Unscrupulous private equity lenders might also try to upsell homeowners to take on more expensive loans than they need, or they may downplay or hide certain fees until it’s too late and the property owner is now subject to a binding legal agreement to pay them.
Think about selling your home instead of equity release
Instead of pursuing equity release, you could instead decide to sell your home and then use the proceeds to either downsize to a smaller facility or to fund your long-term care at a retirement home or similar site. This has the benefit of avoiding any of the complicated lending terms and agreements, and instead focuses on a simple effort to find a buyer for your home.
If you’d prefer to sell your home, you will have to decide between using an estate agent, a property auctioneer, or a fast home buyer like LDN Properties.
Estate agents will reduce plenty of stress from the selling process because they’ll be responsible for advertising your home’s listing and hosting viewings where potential buyers come to see the property. But you might be waiting many months, or in worst case scenarios even more than a year, before you receive a serious offer from a buyer. And remember that you will have to pay the estate agent possibly large commission for their work selling your home.

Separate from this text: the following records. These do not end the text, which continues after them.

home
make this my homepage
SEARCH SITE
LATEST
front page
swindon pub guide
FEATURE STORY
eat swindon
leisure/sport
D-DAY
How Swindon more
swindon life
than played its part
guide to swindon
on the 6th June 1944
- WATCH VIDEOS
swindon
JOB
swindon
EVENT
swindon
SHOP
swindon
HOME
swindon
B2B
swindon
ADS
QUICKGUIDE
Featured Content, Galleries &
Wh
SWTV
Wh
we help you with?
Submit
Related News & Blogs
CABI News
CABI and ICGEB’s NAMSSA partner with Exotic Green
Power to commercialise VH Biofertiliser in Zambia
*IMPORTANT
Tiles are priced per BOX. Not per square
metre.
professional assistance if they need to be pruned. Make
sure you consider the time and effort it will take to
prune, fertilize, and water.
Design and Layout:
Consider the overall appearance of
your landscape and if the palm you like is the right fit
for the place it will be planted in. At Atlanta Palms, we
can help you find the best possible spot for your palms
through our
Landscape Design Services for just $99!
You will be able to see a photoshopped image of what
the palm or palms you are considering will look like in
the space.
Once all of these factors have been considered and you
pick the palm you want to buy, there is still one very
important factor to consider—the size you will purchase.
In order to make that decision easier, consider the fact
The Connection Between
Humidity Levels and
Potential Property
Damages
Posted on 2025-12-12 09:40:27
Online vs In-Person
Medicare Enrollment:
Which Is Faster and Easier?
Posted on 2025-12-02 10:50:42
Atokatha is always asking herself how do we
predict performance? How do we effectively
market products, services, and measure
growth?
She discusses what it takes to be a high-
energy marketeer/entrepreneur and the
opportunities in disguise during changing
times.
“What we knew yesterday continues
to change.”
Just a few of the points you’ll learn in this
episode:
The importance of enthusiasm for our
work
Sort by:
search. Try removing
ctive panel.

Auctions can be a gamble because you never know if your home will receive zero bids, in which case it won’t sell, or only just one bid at the reserve price, which is the lowest possible value at which you are comfortable with your property selling. Auctions can be much quicker than selling via an estate agent, although you can expect the entire process to take at least a couple of months. And you will also have to pay auctioneers commission for the work that they do.
Fast home buyers are usually able to complete the purchase of most properties within a handful of weeks, and that includes all aspects of buying your home such as paying you the proceeds and exchanging contracts. You won’t have to put up with any viewings from strangers, and another benefit is that the reputable quick property buyers will never charge you any fees.
Make a decision that will help you achieve your goals
It might seem overwhelming when trying to decide between equity release and selling your home, and the right decision is going to depend on the precise reasons for why you need a large amount of cash soon. You should carefully consider the various pros and cons of both approaches carefully to help you figure out which option will be best for you.